▸ **What you are asked to do**:
Write out the items below word for word, starting at their first line and stopping after the line that contains "Do Ancient Egypt". Copy only that span, with both ends included.

(Items excerpted from a collection)

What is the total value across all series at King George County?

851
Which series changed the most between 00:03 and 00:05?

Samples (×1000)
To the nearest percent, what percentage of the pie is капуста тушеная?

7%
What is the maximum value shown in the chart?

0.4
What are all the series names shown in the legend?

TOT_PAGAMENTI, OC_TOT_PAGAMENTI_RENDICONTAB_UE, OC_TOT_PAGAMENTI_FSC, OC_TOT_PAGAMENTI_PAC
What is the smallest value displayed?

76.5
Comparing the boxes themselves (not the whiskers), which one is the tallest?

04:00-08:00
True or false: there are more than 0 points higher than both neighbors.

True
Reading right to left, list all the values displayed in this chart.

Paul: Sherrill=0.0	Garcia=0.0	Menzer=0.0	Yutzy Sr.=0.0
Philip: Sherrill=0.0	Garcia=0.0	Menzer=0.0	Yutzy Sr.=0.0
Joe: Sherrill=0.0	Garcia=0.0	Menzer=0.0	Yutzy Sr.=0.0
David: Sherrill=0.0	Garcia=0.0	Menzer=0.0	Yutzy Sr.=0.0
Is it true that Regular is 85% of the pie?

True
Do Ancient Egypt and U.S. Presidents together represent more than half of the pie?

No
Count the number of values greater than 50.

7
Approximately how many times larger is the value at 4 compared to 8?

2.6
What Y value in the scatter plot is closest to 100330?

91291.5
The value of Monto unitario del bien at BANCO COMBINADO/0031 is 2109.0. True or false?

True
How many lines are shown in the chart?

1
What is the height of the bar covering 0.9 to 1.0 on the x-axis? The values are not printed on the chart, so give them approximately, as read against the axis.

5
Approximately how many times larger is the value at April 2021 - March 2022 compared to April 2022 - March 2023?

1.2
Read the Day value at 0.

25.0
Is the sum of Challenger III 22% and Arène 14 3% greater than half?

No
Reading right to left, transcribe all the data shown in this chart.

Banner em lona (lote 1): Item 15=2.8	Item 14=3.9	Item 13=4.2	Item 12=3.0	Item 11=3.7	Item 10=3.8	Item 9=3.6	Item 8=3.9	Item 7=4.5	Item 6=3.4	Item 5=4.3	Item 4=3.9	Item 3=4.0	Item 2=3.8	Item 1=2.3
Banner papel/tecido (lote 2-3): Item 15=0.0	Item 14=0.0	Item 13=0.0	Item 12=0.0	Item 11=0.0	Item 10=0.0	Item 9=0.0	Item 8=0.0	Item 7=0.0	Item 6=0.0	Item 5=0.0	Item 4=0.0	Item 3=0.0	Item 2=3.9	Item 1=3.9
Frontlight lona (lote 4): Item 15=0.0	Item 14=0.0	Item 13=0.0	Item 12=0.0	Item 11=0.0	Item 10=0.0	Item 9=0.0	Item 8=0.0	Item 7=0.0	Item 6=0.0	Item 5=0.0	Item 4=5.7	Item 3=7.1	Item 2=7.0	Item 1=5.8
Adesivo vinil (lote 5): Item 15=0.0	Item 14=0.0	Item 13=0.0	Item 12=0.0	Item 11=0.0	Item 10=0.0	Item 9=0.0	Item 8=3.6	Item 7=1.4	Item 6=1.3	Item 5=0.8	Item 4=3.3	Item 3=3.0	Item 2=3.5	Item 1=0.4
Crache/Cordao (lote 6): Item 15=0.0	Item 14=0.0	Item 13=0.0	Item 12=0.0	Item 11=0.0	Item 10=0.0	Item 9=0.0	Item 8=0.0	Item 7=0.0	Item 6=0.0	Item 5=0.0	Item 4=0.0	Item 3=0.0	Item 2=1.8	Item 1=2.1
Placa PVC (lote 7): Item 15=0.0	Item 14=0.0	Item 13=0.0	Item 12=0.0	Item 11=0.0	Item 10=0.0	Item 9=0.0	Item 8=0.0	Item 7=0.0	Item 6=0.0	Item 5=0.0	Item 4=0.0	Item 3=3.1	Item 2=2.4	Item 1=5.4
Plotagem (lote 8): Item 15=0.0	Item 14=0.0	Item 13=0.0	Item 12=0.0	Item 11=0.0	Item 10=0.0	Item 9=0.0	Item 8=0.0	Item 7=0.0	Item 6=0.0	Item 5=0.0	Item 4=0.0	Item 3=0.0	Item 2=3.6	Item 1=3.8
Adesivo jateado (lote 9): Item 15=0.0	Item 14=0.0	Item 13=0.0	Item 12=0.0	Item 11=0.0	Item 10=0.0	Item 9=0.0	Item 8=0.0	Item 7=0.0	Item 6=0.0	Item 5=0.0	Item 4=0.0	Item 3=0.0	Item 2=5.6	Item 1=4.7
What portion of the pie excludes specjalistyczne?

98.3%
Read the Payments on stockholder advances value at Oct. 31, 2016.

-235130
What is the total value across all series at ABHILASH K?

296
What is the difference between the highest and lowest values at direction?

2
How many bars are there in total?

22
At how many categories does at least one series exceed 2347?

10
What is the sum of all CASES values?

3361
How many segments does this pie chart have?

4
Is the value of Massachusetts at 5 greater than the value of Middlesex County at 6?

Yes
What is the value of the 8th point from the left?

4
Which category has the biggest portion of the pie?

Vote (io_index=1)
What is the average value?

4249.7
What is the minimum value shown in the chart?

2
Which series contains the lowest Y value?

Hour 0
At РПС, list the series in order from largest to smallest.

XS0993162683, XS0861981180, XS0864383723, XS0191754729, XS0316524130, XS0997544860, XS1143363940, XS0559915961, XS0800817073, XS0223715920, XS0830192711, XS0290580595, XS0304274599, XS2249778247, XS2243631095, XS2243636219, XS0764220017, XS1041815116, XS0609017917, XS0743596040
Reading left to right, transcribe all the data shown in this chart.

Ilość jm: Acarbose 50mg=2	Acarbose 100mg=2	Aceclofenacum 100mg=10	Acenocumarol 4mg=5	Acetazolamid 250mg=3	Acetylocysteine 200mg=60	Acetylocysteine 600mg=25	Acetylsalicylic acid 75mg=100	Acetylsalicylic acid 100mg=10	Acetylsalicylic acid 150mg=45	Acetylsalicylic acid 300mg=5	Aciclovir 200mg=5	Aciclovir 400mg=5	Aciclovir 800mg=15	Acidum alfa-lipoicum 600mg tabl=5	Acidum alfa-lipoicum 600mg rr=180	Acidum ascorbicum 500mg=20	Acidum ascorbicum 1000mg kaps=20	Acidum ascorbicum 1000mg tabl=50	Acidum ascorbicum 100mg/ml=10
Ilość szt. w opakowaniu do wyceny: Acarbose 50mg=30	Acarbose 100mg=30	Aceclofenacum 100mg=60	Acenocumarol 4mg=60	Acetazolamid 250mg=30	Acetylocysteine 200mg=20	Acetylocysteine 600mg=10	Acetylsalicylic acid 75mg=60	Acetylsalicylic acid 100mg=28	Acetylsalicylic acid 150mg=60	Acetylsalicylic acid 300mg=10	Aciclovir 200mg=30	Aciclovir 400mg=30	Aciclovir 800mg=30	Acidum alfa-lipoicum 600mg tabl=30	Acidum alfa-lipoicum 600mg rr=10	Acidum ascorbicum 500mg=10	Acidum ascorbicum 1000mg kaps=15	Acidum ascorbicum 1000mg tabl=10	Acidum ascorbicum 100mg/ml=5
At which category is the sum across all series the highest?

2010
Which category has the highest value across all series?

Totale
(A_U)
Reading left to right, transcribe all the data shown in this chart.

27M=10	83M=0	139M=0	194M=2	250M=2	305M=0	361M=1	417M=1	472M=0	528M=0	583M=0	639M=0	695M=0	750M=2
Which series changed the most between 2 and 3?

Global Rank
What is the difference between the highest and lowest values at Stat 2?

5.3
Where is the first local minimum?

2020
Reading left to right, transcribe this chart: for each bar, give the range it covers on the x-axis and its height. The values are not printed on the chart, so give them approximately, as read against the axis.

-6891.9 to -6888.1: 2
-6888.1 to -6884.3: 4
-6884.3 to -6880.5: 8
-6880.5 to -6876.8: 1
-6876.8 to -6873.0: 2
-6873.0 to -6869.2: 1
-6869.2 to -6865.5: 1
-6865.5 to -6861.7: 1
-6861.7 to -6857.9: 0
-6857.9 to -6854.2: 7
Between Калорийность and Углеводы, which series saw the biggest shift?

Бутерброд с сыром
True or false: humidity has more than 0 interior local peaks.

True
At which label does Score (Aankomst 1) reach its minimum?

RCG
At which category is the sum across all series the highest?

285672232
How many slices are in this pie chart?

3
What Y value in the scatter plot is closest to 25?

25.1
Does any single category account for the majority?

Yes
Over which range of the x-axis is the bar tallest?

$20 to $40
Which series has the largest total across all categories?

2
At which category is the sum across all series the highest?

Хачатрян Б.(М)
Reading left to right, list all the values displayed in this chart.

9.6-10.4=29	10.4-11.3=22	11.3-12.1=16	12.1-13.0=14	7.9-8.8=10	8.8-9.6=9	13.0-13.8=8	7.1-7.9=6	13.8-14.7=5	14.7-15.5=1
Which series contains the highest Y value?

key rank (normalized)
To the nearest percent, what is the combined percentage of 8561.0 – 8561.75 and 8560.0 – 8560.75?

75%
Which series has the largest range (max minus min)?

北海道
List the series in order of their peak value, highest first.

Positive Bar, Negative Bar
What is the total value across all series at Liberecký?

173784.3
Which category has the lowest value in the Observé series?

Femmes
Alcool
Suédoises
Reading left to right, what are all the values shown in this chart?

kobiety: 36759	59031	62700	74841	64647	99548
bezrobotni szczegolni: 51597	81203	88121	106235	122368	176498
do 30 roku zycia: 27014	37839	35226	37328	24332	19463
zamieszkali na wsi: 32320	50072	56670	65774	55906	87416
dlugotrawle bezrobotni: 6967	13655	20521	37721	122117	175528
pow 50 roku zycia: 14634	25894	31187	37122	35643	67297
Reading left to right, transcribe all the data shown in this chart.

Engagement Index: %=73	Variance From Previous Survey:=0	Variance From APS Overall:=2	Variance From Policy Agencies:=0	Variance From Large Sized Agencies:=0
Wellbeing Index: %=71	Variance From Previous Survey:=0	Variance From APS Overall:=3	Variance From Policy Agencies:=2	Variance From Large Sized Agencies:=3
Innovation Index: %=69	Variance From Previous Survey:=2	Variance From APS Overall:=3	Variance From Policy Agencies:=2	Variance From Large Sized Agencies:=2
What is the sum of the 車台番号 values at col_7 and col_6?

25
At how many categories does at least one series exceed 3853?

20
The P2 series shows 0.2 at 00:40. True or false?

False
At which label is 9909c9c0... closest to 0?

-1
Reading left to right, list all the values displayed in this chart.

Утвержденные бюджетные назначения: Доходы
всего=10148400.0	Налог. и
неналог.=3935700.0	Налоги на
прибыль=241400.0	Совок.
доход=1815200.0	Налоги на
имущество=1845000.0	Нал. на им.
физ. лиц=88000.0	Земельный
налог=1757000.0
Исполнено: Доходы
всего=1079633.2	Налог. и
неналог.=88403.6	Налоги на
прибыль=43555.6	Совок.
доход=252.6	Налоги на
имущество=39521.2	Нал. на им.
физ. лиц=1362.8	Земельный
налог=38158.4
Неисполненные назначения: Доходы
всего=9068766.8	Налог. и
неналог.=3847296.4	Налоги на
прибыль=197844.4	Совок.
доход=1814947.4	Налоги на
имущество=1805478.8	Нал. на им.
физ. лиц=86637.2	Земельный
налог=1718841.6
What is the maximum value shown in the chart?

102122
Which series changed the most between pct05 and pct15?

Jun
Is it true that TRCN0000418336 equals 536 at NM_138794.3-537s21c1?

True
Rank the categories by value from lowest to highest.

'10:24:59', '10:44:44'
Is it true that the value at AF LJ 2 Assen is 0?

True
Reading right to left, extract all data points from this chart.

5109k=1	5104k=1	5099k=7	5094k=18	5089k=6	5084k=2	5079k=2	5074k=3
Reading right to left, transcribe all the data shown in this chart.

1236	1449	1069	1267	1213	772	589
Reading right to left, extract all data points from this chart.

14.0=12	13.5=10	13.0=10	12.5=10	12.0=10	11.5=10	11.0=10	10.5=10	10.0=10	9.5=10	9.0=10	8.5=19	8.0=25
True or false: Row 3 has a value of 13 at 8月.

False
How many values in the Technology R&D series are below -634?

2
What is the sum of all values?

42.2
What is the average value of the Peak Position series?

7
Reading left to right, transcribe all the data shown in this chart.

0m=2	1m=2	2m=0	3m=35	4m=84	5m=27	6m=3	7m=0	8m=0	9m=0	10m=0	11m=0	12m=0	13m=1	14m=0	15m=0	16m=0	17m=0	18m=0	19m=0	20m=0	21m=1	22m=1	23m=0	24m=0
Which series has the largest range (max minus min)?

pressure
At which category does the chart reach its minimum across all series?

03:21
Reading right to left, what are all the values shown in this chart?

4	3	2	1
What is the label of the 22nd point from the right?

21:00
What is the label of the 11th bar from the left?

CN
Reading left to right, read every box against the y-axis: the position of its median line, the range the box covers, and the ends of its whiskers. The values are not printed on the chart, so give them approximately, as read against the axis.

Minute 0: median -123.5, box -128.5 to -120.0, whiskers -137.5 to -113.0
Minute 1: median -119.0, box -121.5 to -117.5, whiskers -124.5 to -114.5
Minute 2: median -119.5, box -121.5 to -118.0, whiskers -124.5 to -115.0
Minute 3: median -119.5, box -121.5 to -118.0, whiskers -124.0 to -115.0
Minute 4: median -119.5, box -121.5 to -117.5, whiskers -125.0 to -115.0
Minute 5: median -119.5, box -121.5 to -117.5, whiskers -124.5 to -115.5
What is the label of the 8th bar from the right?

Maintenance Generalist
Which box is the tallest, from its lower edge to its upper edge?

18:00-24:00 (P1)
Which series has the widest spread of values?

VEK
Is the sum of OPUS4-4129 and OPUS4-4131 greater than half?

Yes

▸ **Written solution**:
What is the total value across all series at King George County?

851
Which series changed the most between 00:03 and 00:05?

Samples (×1000)
To the nearest percent, what percentage of the pie is капуста тушеная?

7%
What is the maximum value shown in the chart?

0.4
What are all the series names shown in the legend?

TOT_PAGAMENTI, OC_TOT_PAGAMENTI_RENDICONTAB_UE, OC_TOT_PAGAMENTI_FSC, OC_TOT_PAGAMENTI_PAC
What is the smallest value displayed?

76.5
Comparing the boxes themselves (not the whiskers), which one is the tallest?

04:00-08:00
True or false: there are more than 0 points higher than both neighbors.

True
Reading right to left, list all the values displayed in this chart.

Paul: Sherrill=0.0	Garcia=0.0	Menzer=0.0	Yutzy Sr.=0.0
Philip: Sherrill=0.0	Garcia=0.0	Menzer=0.0	Yutzy Sr.=0.0
Joe: Sherrill=0.0	Garcia=0.0	Menzer=0.0	Yutzy Sr.=0.0
David: Sherrill=0.0	Garcia=0.0	Menzer=0.0	Yutzy Sr.=0.0
Is it true that Regular is 85% of the pie?

True
Do Ancient Egypt and U.S. Presidents together represent more than half of the pie?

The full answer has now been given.